As pointed out by the other commenters, Cruithne doesn't orbit the Earth, but orbits the Sun with the in 1:1 resonance with the Earth. Its orbit is highly elliptical: at perihelion it's closer than Mercury, and aphelion further than Mars. Much of the time it's actually on the other side of the Sun to us. Here's a couple of gifs of its orbit:
The yellow kidney bean orbit depicted only takes a year, but it doesn't actually form a loop, and the kidney bean moves gradually away from the Earth around the blue circle. When it goes almost all the way around, it's going to start going back in the opposite direction. 770 years is the time it takes for the yellow orbit to traverse the blue orbit once in each direction.
Not only does it not orbit the earth in any physically meaningful sense - it doesn't even trace a shape that goes around the earth, which is annoying because I'm pretty sure I've told people that it did.
Is 1:1 really a resonance though? Any object with a similar semimajor axis will enjoy this orbital period, so it could just be a spatially defined coincidence.
Earth actually has a few better quasi-satelites. (164207) 2004 GU9, (277810) 2006 FV35, 2014 OL339 [1][2][3] these are very small bodies typically ~100-300 meters by 50-200 meters.
That also orbit in 1:1 resonance with the earth, their orbits are less eccentric (not sun diving), meaning they can be reached with relatively very low D-V requirements on the order of 11-13km/s, also incredibly weak gravity of their own. (This doesn't count trojan bodies that orbit Earth/Sun L4/L5 points, which have been observed [5]).

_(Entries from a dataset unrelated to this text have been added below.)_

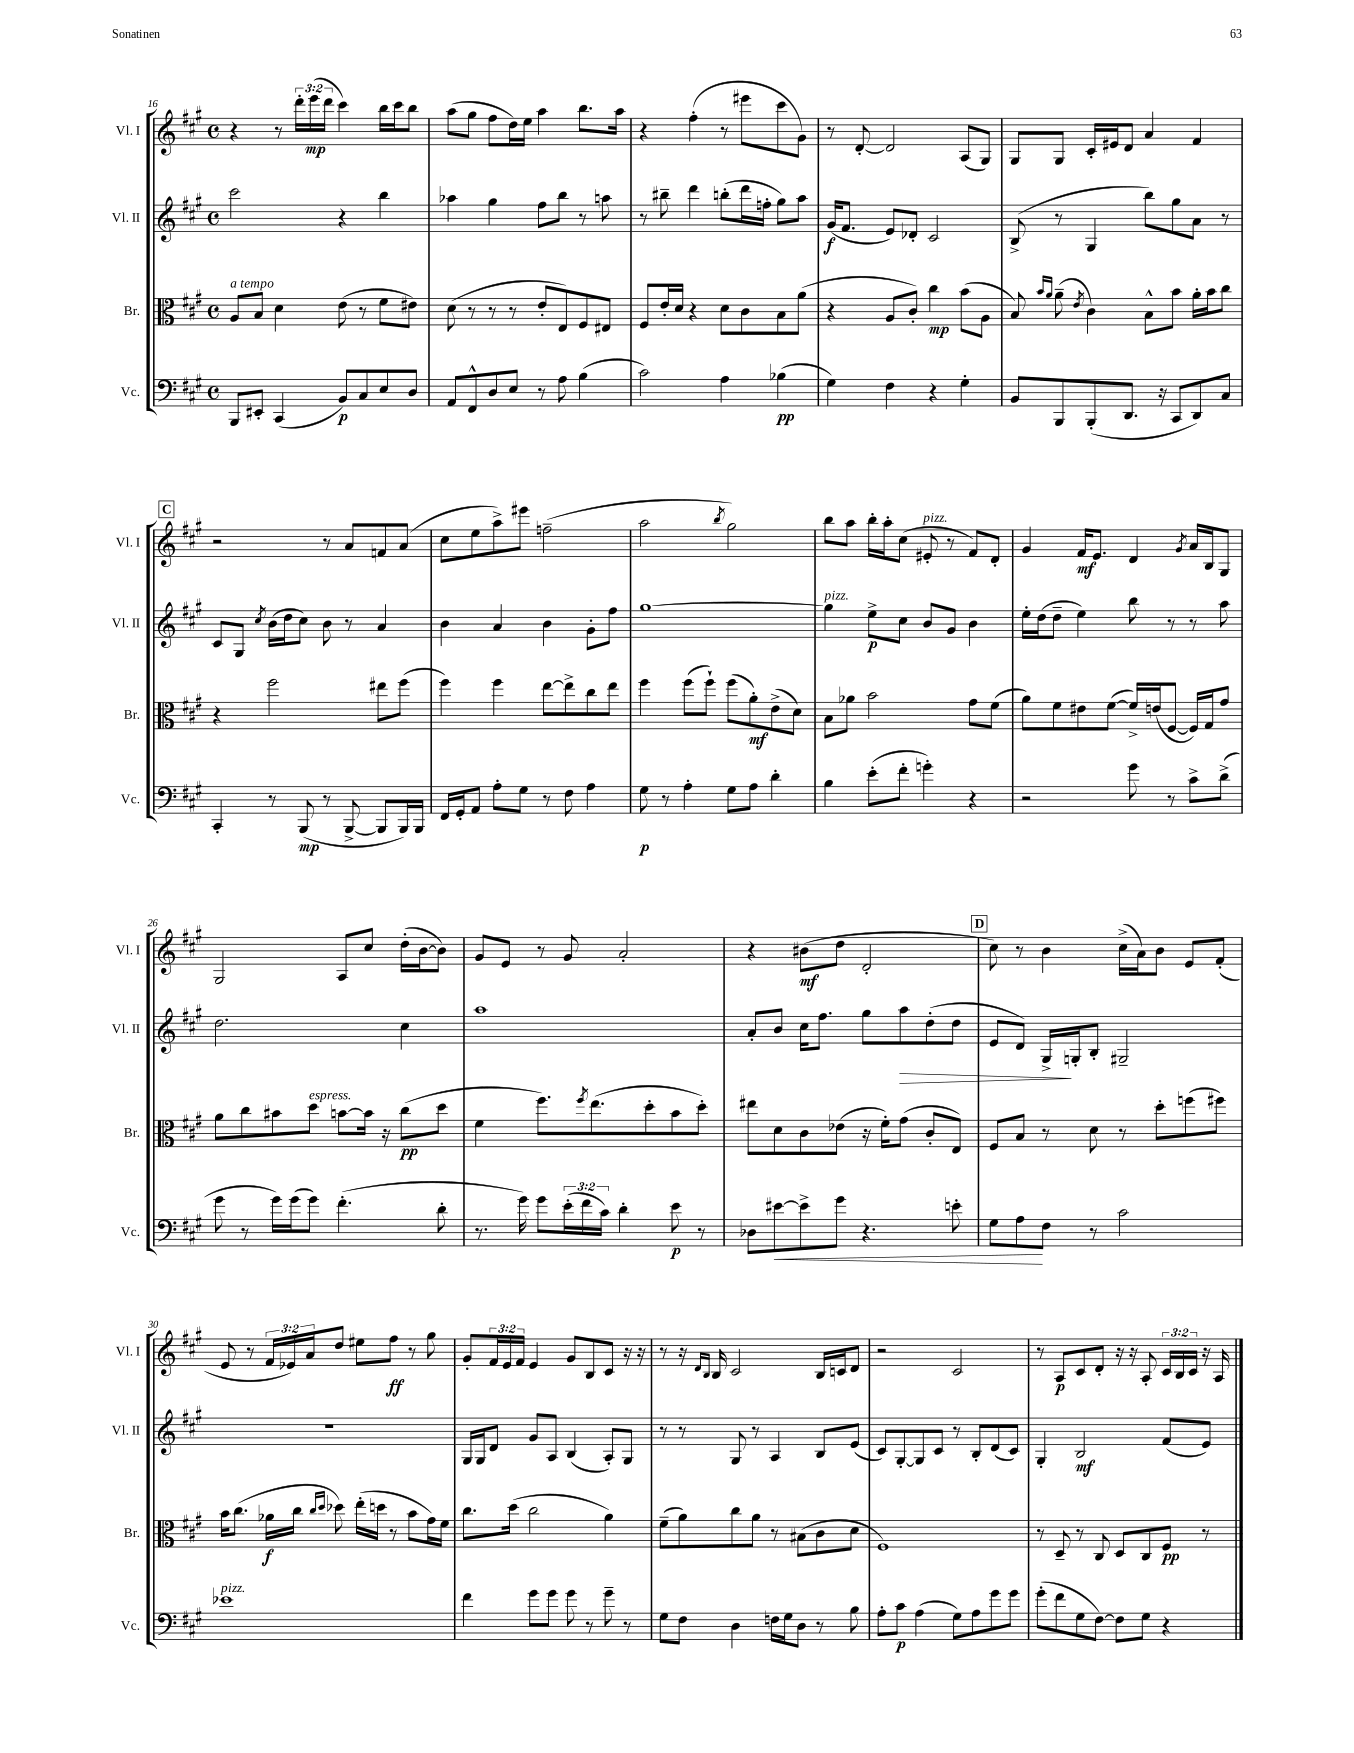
<<
\new StaffGroup <<
\new Staff = "s0" \with { instrumentName = "Vl. I" shortInstrumentName = "Vl. I" } {
    \clef treble \key a \major \defaultTimeSignature \time 4/4 \override Staff.TupletNumber.text = #tuplet-number::calc-fraction-text
    r4 r8 \tuplet 3/2 { d'''16-. e'''16\mp( d'''16 } cis'''4) b''16 cis'''16 b''8 |
    a''8( gis''8 fis''8 d''16) e''16 a''4 b''8. a''16 |
    r4 fis''4-.( r8 eis'''8 cis'''8 gis'8) |
    r8 d'8~-. d'2 a8( gis8) |
    gis8 gis8 cis'16-. eis'16 d'8 a'4 fis'4 |
    \mark \markup { \box "C" } r2 r8 a'8 f'8 a'8( |
    cis''8 e''8 a''8->) eis'''8 f''2--( |
    a''2 \acciaccatura { b''8 } gis''2) |
    b''8 a''8 b''16-. a''16-. cis''8( eis'8-.^\markup { \italic "pizz." } r8 fis'8) d'8-. |
    gis'4 fis'16\mf e'8. d'4 \acciaccatura { gis'8 } a'16 b16 gis8 |
    gis2 a8 cis''8 d''16-.( b'16~ b'8) |
    gis'8 e'8 r8 gis'8 a'2-. |
    r4 bis'8\mf( d''8 d'2-. |
    \mark \markup { \box "D" } cis''8) r8 b'4 cis''16->( a'16) b'8 e'8 fis'8-.( |
    e'8 r8 \tuplet 3/2 { fis'16 ees'16) a'16 } d''8 eis''8 fis''8\ff r8 gis''8 |
    gis'8-. \tuplet 3/2 { fis'16 e'16 fis'16 } e'4 gis'8 b8 cis'8 r16 r16 |
    r8 r16 \grace { d'16 b16 } b16 cis'2 b16 c'16 d'8 |
    r2 cis'2 |
    r8 a8\p cis'8 d'8-. r16 r16 a8-. \tuplet 3/2 { cis'16 b16 cis'16 } r16 a16 \bar "|." |
}
\new Staff = "s1" \with { instrumentName = "Vl. II" shortInstrumentName = "Vl. II" } {
    \clef treble \key a \major \defaultTimeSignature \time 4/4
    cis'''2 r4 b''4 |
    aes''4 gis''4 fis''8 b''8 r8 a''8 |
    r8 bis''8-- d'''4 b''8-.( d'''16 f''16-. gis''8) a''8 |
    gis'16\f( fis'8. e'8) des'8-. cis'2 |
    b8->( r8 gis4 b''8) gis''8 a'8 r8 |
    \mark \markup { \box "C" } cis'8 gis8 \acciaccatura { cis''8 } b'16( d''16 cis''8) b'8 r8 a'4 |
    b'4 a'4 b'4 gis'8-. fis''8 |
    gis''1~ |
    gis''4^\markup { \italic "pizz." } e''8->\p cis''8 b'8 gis'8 b'4 |
    e''16-. d''16( d''8-- e''4) b''8 r8 r8 a''8 |
    d''2. cis''4 |
    a''1 |
    a'8-. b'8 cis''16 fis''8. gis''8 a''8\> d''8-.( d''8 |
    \mark \markup { \box "D" } e'8 d'8) gis16->\! g16-. b8-. gis2-- |
    R1 |
    gis16 gis16 d'8 gis'8 a8 b4( a8-.) gis8 |
    r8 r8 gis8 r8 a4 b8 e'8( |
    cis'8) gis8~-. gis8 cis'8 r8 b8-. d'8( cis'8) |
    gis4-. b2\mf fis'8( e'8) \bar "|." |
}
\new Staff = "s2" \with { instrumentName = "Br." shortInstrumentName = "Br." } {
    \clef alto \key a \major \defaultTimeSignature \time 4/4
    a8^\markup { \italic "a tempo" } b8 d'4 e'8( r8 fis'8 eis'8) |
    d'8( r8 r8 r8 e'8-. e8) fis8 eis8 |
    fis8 e'16-. d'16 r4 d'8 cis'8 b8 a'8( |
    r4 a8 cis'8-.) cis''4\mp b'8( a8 |
    b8) \grace { b'16 a'16 } a'8--( \acciaccatura { e'8 } cis'4) b8-^ b'8 a'16-. b'16 cis''8 |
    \mark \markup { \box "C" } r4 fis''2 eis''8 fis''8( |
    fis''4) fis''4 e''8~ e''8-> cis''8 e''8 |
    fis''4 fis''8( fis''8-!) fis''8( a'8-.\mf) e'8->( d'8) |
    b8 aes'8 b'2 gis'8 fis'8( |
    a'8) fis'8 eis'8 fis'8~( fis'16->) e'16( fis8~ fis16) gis16 gis'8 |
    a'8 cis''8 bis'8 d''8^\markup { \italic "espress." } b'8~ b'16 r16 cis''8\pp( d''8 |
    fis'4 fis''8.) \acciaccatura { fis''8 } e''8.( d''8-. b'8 d''8-.) |
    eis''8 d'8 cis'8 ees'8( r16 fis'16-.) gis'8( cis'8-. e8) |
    \mark \markup { \box "D" } fis8 b8 r8 d'8 r8 d''8-. f''8( fis''8) |
    b'16 cis''8.( aes'16\f cis''16 \grace { cis''16 d''16 } des''8) e''16-.( d''16 r8 b'8 gis'16) fis'16 |
    cis''8. d''16( cis''2 a'4) |
    fis'8--( a'8) cis''8 a'8 r8 bis8( cis'8 d'8 |
    fis1) |
    r8 d8-- r8 cis8 d8 cis8 fis8\pp r8 \bar "|." |
}
\new Staff = "s3" \with { instrumentName = "Vc." shortInstrumentName = "Vc." } {
    \clef bass \key a \major \defaultTimeSignature \time 4/4 \override Staff.TupletNumber.text = #tuplet-number::calc-fraction-text
    b,,8 eis,8-. cis,4( b,8\p) cis8 e8 d8 |
    a,8 fis,8-^ d8 e8 r8 a8 b4( |
    cis'2) a4 bes4\pp( |
    gis4) fis4 r4 gis4-. |
    b,8 b,,8 b,,8-.( d,8. r16 cis,8 d,8) cis8 |
    \mark \markup { \box "C" } cis,4-. r8 b,,8\mp( r8 b,,8~-> b,,8 b,,16) b,,16 |
    fis,16 gis,16-. a,8 a8-. gis8 r8 fis8 a4 |
    gis8\p r8 a4-. gis8 a8 d'4-. |
    b4 e'8-.( fis'8-. g'4-.) r4 |
    r2 gis'8 r8 cis'8-> d'8->( |
    gis'8 r8 gis'16) gis'16( gis'8) fis'4.-.( d'8-. |
    r8. gis'16) gis'8 \tuplet 3/2 { e'16-.( fis'16 cis'16) } d'4-. e'8\p r8 |
    des8 eis'8~\< eis'8-> gis'8 r4. e'8-. |
    \mark \markup { \box "D" } gis8 a8\! fis8 r8 cis'2 |
    ees'1^\markup { \italic "pizz." } |
    fis'4 gis'8 gis'8 gis'8 r8 gis'8-- r8 |
    gis8 fis8 d4 f16 gis16 d8 r8 b8 |
    a8-. cis'8\p a4( gis8) a8 gis'8 gis'8 |
    gis'8-.( fis'8 gis8 fis8~) fis8 gis8 r4 \bar "|." |
}
>>
>>
\layout { \context { \Score currentBarNumber = #16 } }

Most quasi-satellites are typically temporary, Neptune currently has a large one ~250km long, Venus even has one that'll only orbit for another 500 years [4].
I like the convention in most space-exploration sci-fi of calling natural planetary satellites "moons" and stars with planetary systems "suns", but calling our sun "Sol" and Earth's moon "Luna".

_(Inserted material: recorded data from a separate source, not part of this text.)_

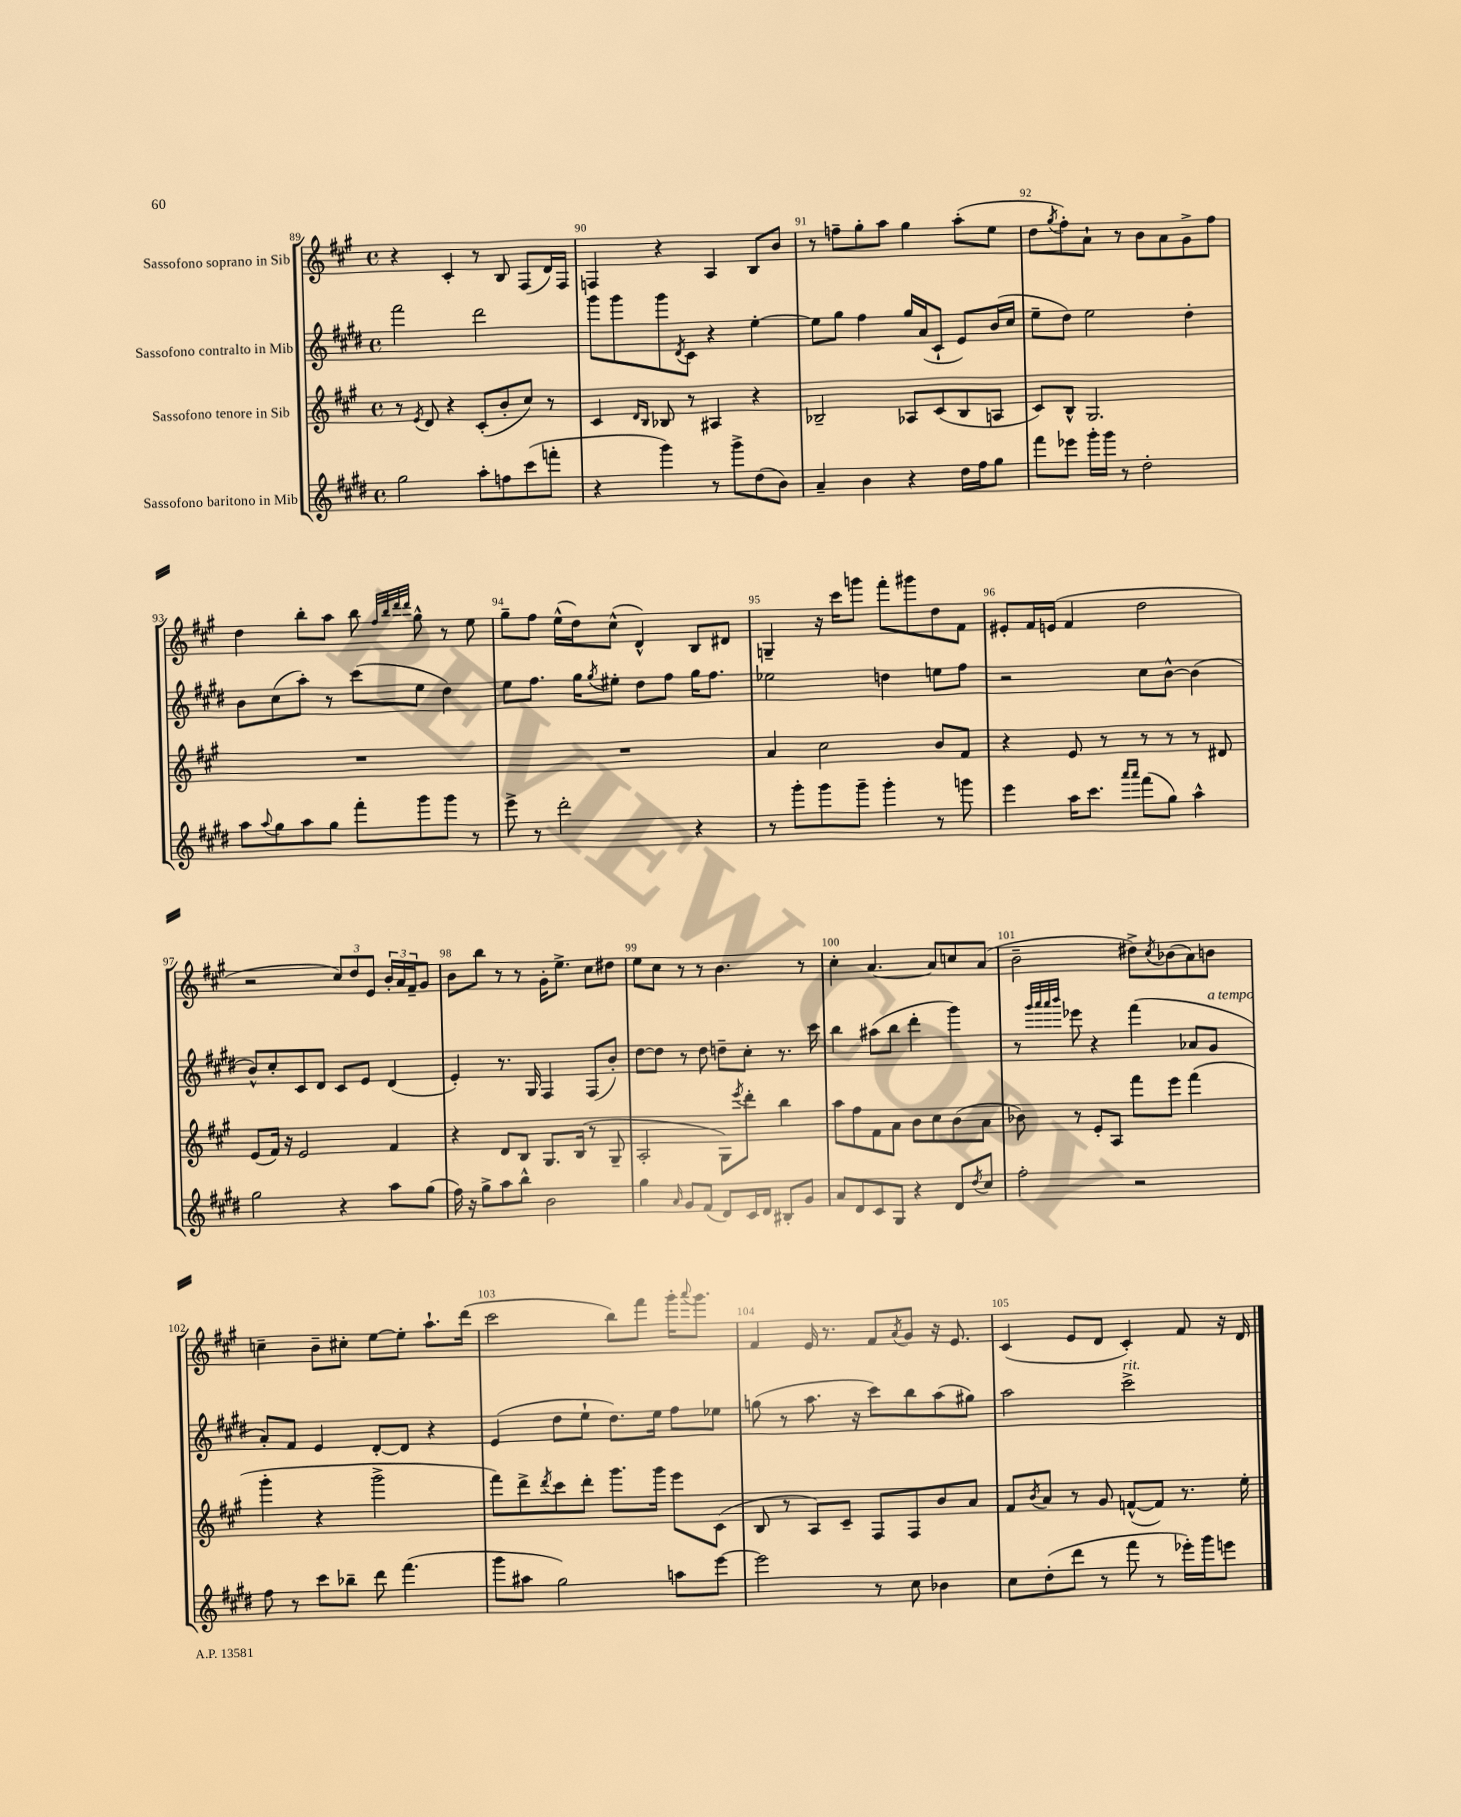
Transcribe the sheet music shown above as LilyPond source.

<<
\new StaffGroup <<
\new Staff = "s0" \with { instrumentName = "Sassofono soprano in Sib" } {
    \clef treble \key a \major \defaultTimeSignature \time 4/4
    r4 cis'4-. r8 b8 fis8( d'16) fis16 |
    f4 r4 a4 b8 b'8 |
    r8 f''8-- gis''8-. a''8 gis''4 a''8-.( e''8 |
    d''8 \acciaccatura { gis''8 } fis''8-.) a'8-! r8 b'8 a'8 gis'8-> fis''8 |
    d''4 b''8-. a''8 b''8 \grace { fis''32 b''32 d'''32 d'''32 } gis''8-^ r8 e''8 |
    gis''8-- fis''8 e''16-^( d''16) cis''8-^( d'4-^) b8 dis'8 |
    g4-- r16 cis'''16 g'''8 fis'''8-. gis'''8 d''8 fis'8 |
    eis'8-. fis'16 e'16( fis'4 d''2 |
    r2 \tuplet 3/2 { cis''8) d''8 e'8 } \tuplet 3/2 { b'16-. a'16 fis'16-- } gis'8 |
    b'8 b''8 r8 r8 gis'16-. e''8.-> cis''8 dis''8 |
    e''8 cis''8 r8 r8 b'4. r8 |
    cis''4-. a'4.~ a'8 c''8 a'8( |
    b'2-- dis''8->) \acciaccatura { cis''8 } bes'8( a'8) b'8 |
    c''4-- b'8-- cis''8-. e''8~ e''8-. a''8.-! d'''16( |
    cis'''2 b''8) fis'''8 gis'''16-. \appoggiatura { a'''8 } gis'''8. |
    fis'4 e'16 r8. fis'8 \acciaccatura { a'8 } gis'8 r16 e'8. |
    cis'4( e'8 d'8 cis'4-.) fis'8 r16 d'16 \bar "|." |
}
\new Staff = "s1" \with { instrumentName = "Sassofono contralto in Mib" } {
    \clef treble \key e \major \defaultTimeSignature \time 4/4
    fis'''2 dis'''2 |
    gis'''8 gis'''8 gis'''8 \acciaccatura { dis'8 } cis'8 r4 e''4~-. |
    e''8 gis''8 fis''4 gis''16 a'16( cis'8-! e'8) b'16( cis''16 |
    e''8-- dis''8) e''2 dis''4-. |
    b'8 cis''8( a''8-.) r8 cis'''8( e''8 dis''4) |
    e''8 fis''8. gis''16 \acciaccatura { gis''8 } eis''8-. dis''8 fis''8 gis''16 fis''8. |
    ees''2 d''4 e''8 fis''8 |
    r2 cis''8 b'8~-^ b'4( |
    b'8-^) cis''8-. cis'8 dis'8 cis'8 e'8 dis'4( |
    e'4-.) r8. gis16 fis4 fis8( b'8-.) |
    dis''8~ dis''8 r8 dis''8 d''8-- cis''8-. r8. cis'''16 |
    b''4 ais''8( b''8 dis'''4-. gis'''4) |
    r8 \grace { gis'''32 a'''32 a'''32 b'''32 } ees'''8 r4 fis'''4( aes'8 gis'8^\markup { \italic "a tempo" } |
    a'8-.) fis'8 e'4 dis'8~-. dis'8 r4 |
    e'4( dis''8 e''8-! dis''8.) e''16 fis''8 ees''8 |
    g''8( r8 a''8. r16 cis'''8) b''8 a''8( gis''8) |
    a''2 cis'''2->^\markup { \italic "rit." } \bar "|." |
}
\new Staff = "s2" \with { instrumentName = "Sassofono tenore in Sib" } {
    \clef treble \key a \major \defaultTimeSignature \time 4/4
    r8 \acciaccatura { e'8 } d'8 r4 cis'8-.( b'8-. cis''8) r8 |
    cis'4 \grace { d'16 b16 } bes8 r8 ais4 r4 |
    bes2-- aes8 cis'8( bes8 a8 |
    cis'8) b8-^ gis2. |
    R1 |
    R1 |
    a'4 cis''2 b'8 fis'8 |
    r4 e'8 r8 r8 r8 r8 dis'8 |
    e'8( fis'16) r16 e'2 fis'4 |
    r4 d'8 b8 gis8. b16( r8 gis8-- |
    a2-. gis8) \acciaccatura { e'''8 } d'''8-. b''4 |
    a''8 fis''8 fis'8 a'8 b'8 cis''8 b'8( a'8 |
    bes'8) r8 e'8-. a8 fis'''8 e'''8 fis'''4( |
    gis'''4-. r4 gis'''2-> |
    fis'''8) d'''8-> \acciaccatura { d'''8 } cis'''8 d'''8-. gis'''8. gis'''16 e'''8 cis'8( |
    b8 r8 a8) cis'8-- fis8 fis8 b'8 a'8 |
    fis'8 \acciaccatura { b'8 } a'8 r8 gis'8 f'8~-^( f'8) r8. e''16-. \bar "|." |
}
\new Staff = "s3" \with { instrumentName = "Sassofono baritono in Mib" } {
    \clef treble \key e \major \defaultTimeSignature \time 4/4
    gis''2 a''8-. f''8 cis'''8( f'''8-. |
    r4 gis'''4) r8 gis'''8-> dis''8( b'8) |
    a'4-- b'4 r4 dis''16 fis''16 gis''8 |
    fis'''8 ees'''8 gis'''16-. gis'''16 r8 dis''2-. |
    a''8 \appoggiatura { a''8 } gis''8 a''8 gis''8 fis'''8-. gis'''8 gis'''8 r8 |
    e'''8-> r8 dis'''2-. r4 |
    r8 gis'''8-. gis'''8 gis'''8-- gis'''4-. r8 g'''8 |
    e'''4 a''16 cis'''8. \grace { a'''16 a'''16 } fis'''8( gis''8) a''4-^ |
    gis''2 r4 a''8 gis''8( |
    fis''16) r16 gis''8-> a''8 b''8-^ b'2 |
    gis''4 \grace { a'16 } gis'8 fis'8( dis'8) cis'16 dis'16 bis8-. gis'8 |
    a'8 dis'8 cis'8 gis8 r4 dis'8 \acciaccatura { dis''8 } cis''8 |
    fis''2-. r2 |
    fis''8 r8 cis'''8 bes''8-- dis'''8 fis'''4.( |
    gis'''8 ais''8 gis''2) a''8 e'''8~ |
    e'''2 r8 cis''8 bes'4 |
    cis''8 dis''8-.( dis'''8 r8 fis'''8 r8 ees'''16-.) gis'''16 e'''8 \bar "|." |
}
>>
>>
\layout { \context { \Score currentBarNumber = #89 \override BarNumber.break-visibility = ##(#f #t #t) barNumberVisibility = #all-bar-numbers-visible } }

I bet there's a word for that - using the more general term for something as a proper noun when the meaning is obvious from context. Like calling the largest nearby city just "The City". I figure it's the same general idea behind calling it "The Moon".
moon (n.)
Old English mona,
from Proto-Germanic *menon-,
from PIE *me(n)ses- "moon, month"
That's a straight line of descent from proto-Indo-European to modern English. No borrowing at any point.
Interestingly, etymonline also points out that the english word "moon" is cognate with the classical Greek word for the moon "mene". This leads nicely into your more interesting, and less wrong, claim:
> the Greek name for the body was Io
This is a little unconventional. I'm not really trained in classical Greek, but I also thought the word was selene.
Doing a simple search of greek dictionary entries through perseus ( http://www.perseus.tufts.edu/hopper/definitionlookup?type=be... ) quickly tells us that there are many, many, many greek words relating to the moon that use a form of selene or mene (aselenos, moonless; selenion, moonlight; hyposelenios, under the moon; triselenos, of three moons; numenia, the new moon; dichomenia, the full moon; skotomene, moonless night; etc. etc. etc.) Further inspection reveals that the term selene never appears in Homer, while mene does, so mene is probably older. (Knowing that mene comes from a PIE root also supports the idea that it's older.)
Io also appears, with a short gloss of "the moon". But the related dictionary entries don't really deal with that sense; they prefer to define Io as the mythological daughter of Inachus. But there is a citation to "Eust.ad D.P.92" in which Io is the "name of the moon at Argos". Wikipedia's entry on Io (the mythological figure) also says, "The ancients connected Io with the Moon", with a citation to "Eustathius of Thessalonica commentary on Dionysius Periegetes, 92", which looks like the same thing as the LSJ cite perseus gives. Wikipedia also cites this to a 10th-century Byzantine encylcopedia which Eustathius is known to have been familiar with, and to a 5th-century Greek philologist. None of those cites go to web resources, and I would be unlikely to get much out of them even if they did, but it does appear that there was a minor strain of referring to the moon as Io in some places at some point.
But selene and mene are clearly better candidates for "the word for the moon", since only they are used to form moon-related words. (Really, there are two words for the moon -- both terms appear as goddesses, but obviously have an ordinary, non-divine sense.) As far as I can see, Io is a mythological allusion, not "the word for the moon". It's even capitalized in the dictionary entry with the moon gloss.
How'd you learn that the Greek name for the moon was supposedly Io? Do you remember?
Finally,
> Luna was the Roman goddess represented by the body.
Sure, that's true, but luna is also just the ordinary Latin word for the moon. You might notice that the same thing happens with both selene and mene. Personification deities are dirt-common in classical literature. Take the goddess who started the Trojan war, Eris. She's referred to (by us) as the goddess of discord. And Eris isn't really a name -- it's just the word for quarreling and strife.